The cabin crew strike is, therefore, a crucial test case. From the employer’s and government’s point of view, any resurgent trade unionism must be nipped in the bud. That is why there is similar hostility to the plan by members of the Rail Maritime and Transport Union to stage the first national strike for 16 years to block the loss of 1,500 jobs.
A few days ago, the BBC hosted a discussion on its “Moral Maze” programme in which it was said that the right to strike should not exist. This was supported by former Tory MP Michael Portillo. Prime Minister Gordon Brown has stated a similar view pontificating that “we cannot tolerate large-scale industrial disputes in this country, particularly at this time as the economy comes out of recession.”

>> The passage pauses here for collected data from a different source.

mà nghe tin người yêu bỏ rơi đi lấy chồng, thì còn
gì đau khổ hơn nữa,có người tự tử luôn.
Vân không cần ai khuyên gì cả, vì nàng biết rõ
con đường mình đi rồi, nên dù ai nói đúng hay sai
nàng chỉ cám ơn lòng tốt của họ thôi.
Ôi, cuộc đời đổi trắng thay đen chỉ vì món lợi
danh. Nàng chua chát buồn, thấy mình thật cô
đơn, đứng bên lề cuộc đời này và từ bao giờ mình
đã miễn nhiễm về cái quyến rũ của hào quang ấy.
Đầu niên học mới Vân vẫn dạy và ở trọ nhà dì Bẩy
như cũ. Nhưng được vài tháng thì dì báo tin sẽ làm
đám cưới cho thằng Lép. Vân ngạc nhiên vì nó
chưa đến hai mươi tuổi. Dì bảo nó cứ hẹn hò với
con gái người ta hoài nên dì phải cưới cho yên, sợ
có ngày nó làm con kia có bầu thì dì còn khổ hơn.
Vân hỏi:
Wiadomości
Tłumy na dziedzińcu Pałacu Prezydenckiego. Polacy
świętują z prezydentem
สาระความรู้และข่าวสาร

While BA claims that the strike is costing the company £7 million per day, financial analysts in the City have estimated a daily loss of £15 to £20 million. Calling on BA to negotiate a “sensible” agreement, Unite estimates that seven days of strike will cost the company over £100m. When a company is prepared to sustain losses on this scale, Unite is right to say that BA “has embarked on an ambitious and expensive attempt to destroy trade unionism among its cabin crew”. But Unite leaders are failing to draw the key lessons from history and are pussy-footing around. We have been here before.

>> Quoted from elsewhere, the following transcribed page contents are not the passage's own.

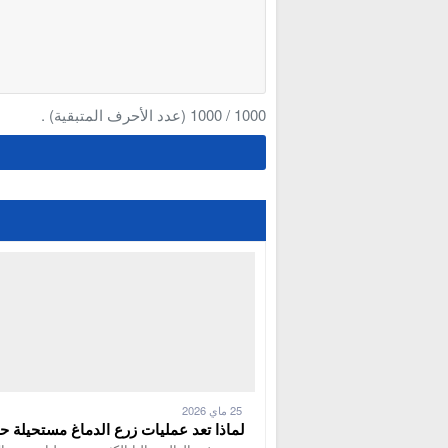
1000
/
1000
(عدد الأحرف المتبقية) .
25 ماي 2026
لماذا تعد عمليات زرع الدماغ مستحيلة حا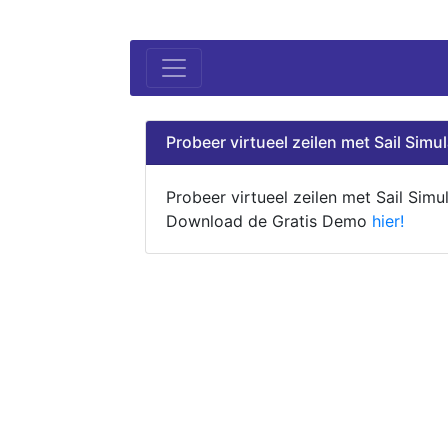
Probeer virtueel zeilen met Sail Simul
Probeer virtueel zeilen met Sail Simul
Download de Gratis Demo
hier!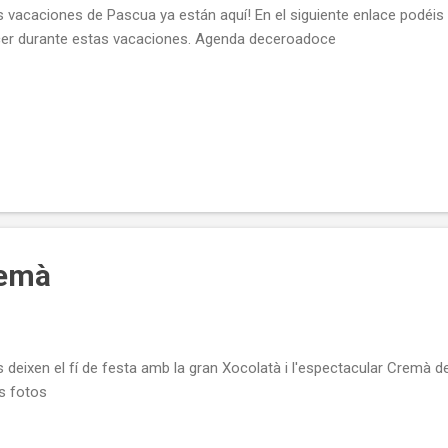
s vacaciones de Pascua ya están aquí! En el siguiente enlace podéis
er durante estas vacaciones. Agenda deceroadoce
remà
 deixen el fí de festa amb la gran Xocolatà i l'espectacular Cremà de 
s fotos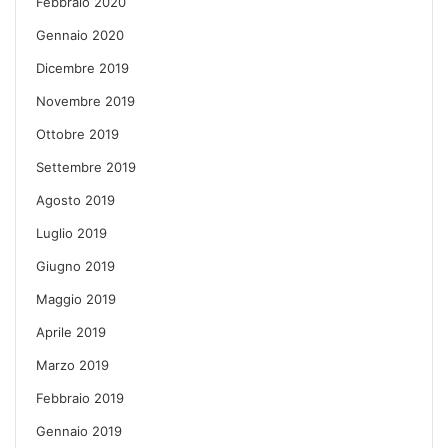
Febbraio 2020
Gennaio 2020
Dicembre 2019
Novembre 2019
Ottobre 2019
Settembre 2019
Agosto 2019
Luglio 2019
Giugno 2019
Maggio 2019
Aprile 2019
Marzo 2019
Febbraio 2019
Gennaio 2019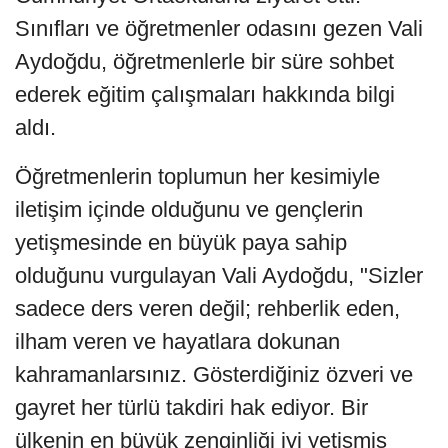
Sınıfları ve öğretmenler odasını gezen Vali
Aydoğdu, öğretmenlerle bir süre sohbet
ederek eğitim çalışmaları hakkında bilgi
aldı.
Öğretmenlerin toplumun her kesimiyle
iletişim içinde olduğunu ve gençlerin
yetişmesinde en büyük paya sahip
olduğunu vurgulayan Vali Aydoğdu, "Sizler
sadece ders veren değil; rehberlik eden,
ilham veren ve hayatlara dokunan
kahramanlarsınız. Gösterdiğiniz özveri ve
gayret her türlü takdiri hak ediyor. Bir
ülkenin en büyük zenginliği iyi yetişmiş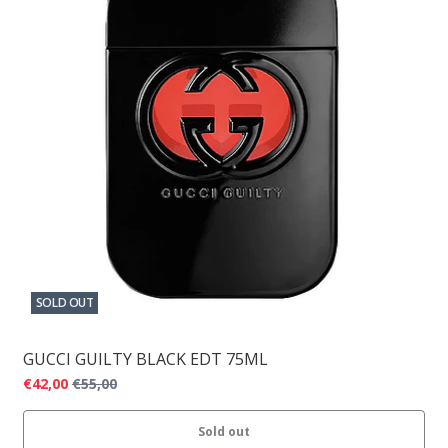
SOLD OUT
GUCCI GUILTY BLACK EDT 75ML
€42,00
€55,00
Sold out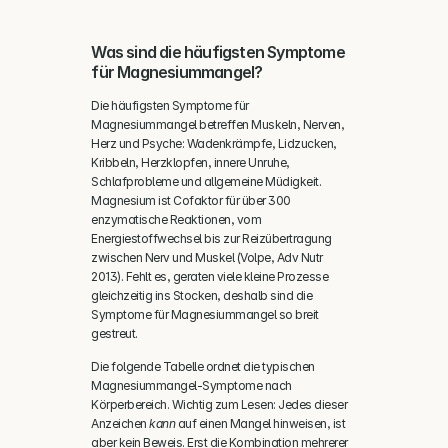
Was sind die häufigsten Symptome 
für Magnesiummangel?
Die häufigsten Symptome für 
Magnesiummangel betreffen Muskeln, Nerven, 
Herz und Psyche: Wadenkrämpfe, Lidzucken, 
Kribbeln, Herzklopfen, innere Unruhe, 
Schlafprobleme und allgemeine Müdigkeit. 
Magnesium ist Cofaktor für über 300 
enzymatische Reaktionen, vom 
Energiestoffwechsel bis zur Reizübertragung 
zwischen Nerv und Muskel (Volpe, Adv Nutr 
2013). Fehlt es, geraten viele kleine Prozesse 
gleichzeitig ins Stocken, deshalb sind die 
Symptome für Magnesiummangel so breit 
gestreut.
Die folgende Tabelle ordnet die typischen 
Magnesiummangel-Symptome nach 
Körperbereich. Wichtig zum Lesen: Jedes dieser 
Anzeichen 
kann
 auf einen Mangel hinweisen, ist 
aber kein Beweis. Erst die Kombination mehrerer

At “Digging the Seam”, a three-day conference held the University of Leeds last week, participants reflected on the consequences and legacy of the 1984-1985 miners’ strike. The outcome of that year-long confrontation was that members of one of Britain’s most powerful unions, the National Union of Mineworkers were compelled to return to work. Thousands of its members ended up in jail and thousands more sustained injuries due to police violence. Within a decade the NUM was reduced to a shadow of its former self by the destruction of the coal industry. Pit village communities continue to suffer devastation.
Just as then, the struggle being conducted by BA cabin crew and rail workers is more than just an industrial dispute. It is over rights to have a job and provide a service to their fellow human beings under terms which are not dictated by a management motivated solely by shareholder returns.

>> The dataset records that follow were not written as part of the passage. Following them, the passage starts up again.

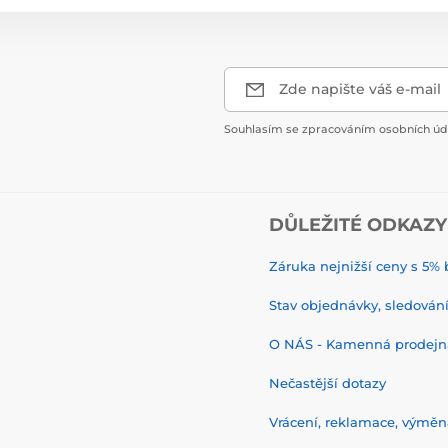
Zde napište váš e-mail
Souhlasím se zpracováním osobních úda
DŮLEŽITÉ ODKAZY
Záruka nejnižší ceny s 5
Stav objednávky, sledování 
O NÁS - Kamenná prodejn
Nečastější dotazy
Vrácení, reklamace, výměn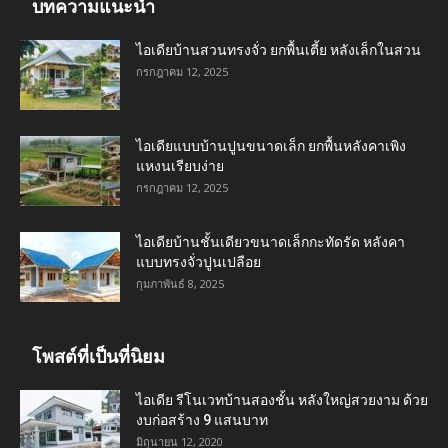
บทความแนะนำ
ไอเดียบ้านสวนทรงจั่ว ยกพื้นเตี้ย หลังเล็กในสวน
กรกฎาคม 12, 2025
ไอเดียแบบบ้านปูนขนาดเล็ก ยกพื้นหลังคาเพิง
แหงนเรียบง่าย
กรกฎาคม 12, 2025
ไอเดียบ้านชั้นเดียวขนาดเล็กกะทัดรัด หลังคา
แบบทรงจั่วปูนเปลือย
กุมภาพันธ์ 8, 2025
โพสต์ที่เป็นที่นิยม
ไอเดีย รีโนเวทบ้านสองชั้น หลังใหญ่สวยงาม ด้วย
งบก่อสร้าง 9 แสนบาท
มิถุนายน 12, 2020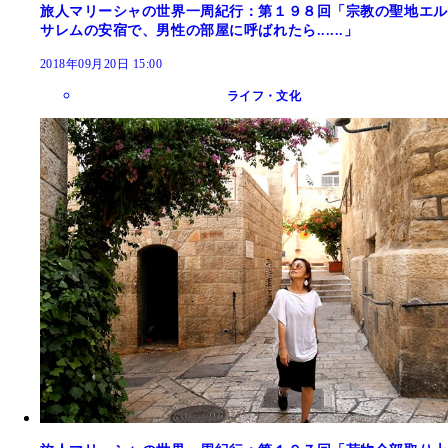
旅人マリーシャの世界一周紀行：第１９８回「宗教の聖地エル
サレムの安宿で、男性の部屋に呼ばれたら......」
2018年09月20日 15:00
ライフ・文化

The history of a single union taking on a ruthless employer under conditions of economic and political crisis is highly relevant in today’s situation. Even more now than then, no single group of trade unionists in today’s globalised world and with a far smaller trade union movement, can take on and defeat a state-backed company.
These confrontations come as Alistair Darling admits that New Labour is preparing public spending cuts which will be "deeper and tougher" than Margaret Thatcher's in the 1980s. Treasury cuts will add up to a staggering 25% of departmental budgets and will last until 2017, according to the Institute for Fiscal Studies. It warns that Britain faces "two parliaments of pain”. The employers and the state have launched a war on several fronts. And Unite is funding New Labour’s attempt at re-election!
An increasing danger is that with the present bunch of union leaders patently incapable of learning from history and organising a co-ordinated resistance that defies laws banning solidarity strikes, groups of workers will be picked off one by one. Firm, decisive, bold leadership is key to the outcome of these struggles. At this point in time, its absence in the trade union and working class movement is there for all to see.